■ Assigned task: Which lines make up the answer? Those from the line with "left eye: (854, 423)" through the end of the data; reproduce them exactly.

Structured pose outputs
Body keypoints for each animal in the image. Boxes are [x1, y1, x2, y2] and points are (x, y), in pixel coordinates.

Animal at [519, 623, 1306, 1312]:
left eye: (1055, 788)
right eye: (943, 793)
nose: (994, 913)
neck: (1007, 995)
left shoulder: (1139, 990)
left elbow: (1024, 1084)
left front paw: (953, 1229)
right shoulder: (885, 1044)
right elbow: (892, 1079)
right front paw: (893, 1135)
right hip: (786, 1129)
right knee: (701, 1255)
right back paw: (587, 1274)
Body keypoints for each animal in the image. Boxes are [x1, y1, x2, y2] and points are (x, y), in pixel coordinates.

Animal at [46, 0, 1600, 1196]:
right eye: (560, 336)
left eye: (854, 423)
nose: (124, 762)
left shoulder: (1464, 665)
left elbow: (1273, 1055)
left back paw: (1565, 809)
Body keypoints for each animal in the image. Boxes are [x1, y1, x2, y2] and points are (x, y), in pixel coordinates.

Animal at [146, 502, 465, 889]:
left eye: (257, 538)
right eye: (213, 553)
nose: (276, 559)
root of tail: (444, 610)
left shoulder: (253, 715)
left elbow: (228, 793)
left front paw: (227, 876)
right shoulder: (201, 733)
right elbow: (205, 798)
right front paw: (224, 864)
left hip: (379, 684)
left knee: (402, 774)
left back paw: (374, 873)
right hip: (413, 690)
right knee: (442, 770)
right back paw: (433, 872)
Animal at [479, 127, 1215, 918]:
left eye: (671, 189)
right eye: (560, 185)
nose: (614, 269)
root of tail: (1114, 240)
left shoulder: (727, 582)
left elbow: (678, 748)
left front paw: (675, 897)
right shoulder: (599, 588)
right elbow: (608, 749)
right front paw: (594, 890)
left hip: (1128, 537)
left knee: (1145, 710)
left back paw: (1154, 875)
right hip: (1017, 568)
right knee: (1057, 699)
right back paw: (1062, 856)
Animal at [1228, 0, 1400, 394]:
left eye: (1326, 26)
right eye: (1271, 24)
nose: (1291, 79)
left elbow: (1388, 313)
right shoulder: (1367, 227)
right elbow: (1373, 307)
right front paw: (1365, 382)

■ Answer for the task:
left eye: (854, 423)
nose: (124, 762)
left shoulder: (1464, 665)
left elbow: (1273, 1055)
left back paw: (1565, 809)
Body keypoints for each animal in the image. Boxes are [x1, y1, x2, y2] and points are (x, y), in pixel coordinates.

Animal at [146, 502, 465, 889]:
left eye: (257, 538)
right eye: (213, 553)
nose: (276, 559)
root of tail: (444, 610)
left shoulder: (253, 715)
left elbow: (228, 793)
left front paw: (227, 876)
right shoulder: (201, 733)
right elbow: (205, 798)
right front paw: (224, 864)
left hip: (379, 684)
left knee: (402, 774)
left back paw: (374, 873)
right hip: (413, 690)
right knee: (442, 770)
right back paw: (433, 872)
Animal at [479, 127, 1215, 918]:
left eye: (671, 189)
right eye: (560, 185)
nose: (614, 269)
root of tail: (1114, 240)
left shoulder: (727, 582)
left elbow: (678, 748)
left front paw: (675, 897)
right shoulder: (599, 588)
right elbow: (608, 749)
right front paw: (594, 890)
left hip: (1128, 537)
left knee: (1145, 710)
left back paw: (1154, 875)
right hip: (1017, 568)
right knee: (1057, 699)
right back paw: (1062, 856)
Animal at [1228, 0, 1400, 394]:
left eye: (1326, 26)
right eye: (1271, 24)
nose: (1291, 79)
left elbow: (1388, 313)
right shoulder: (1367, 227)
right elbow: (1373, 307)
right front paw: (1365, 382)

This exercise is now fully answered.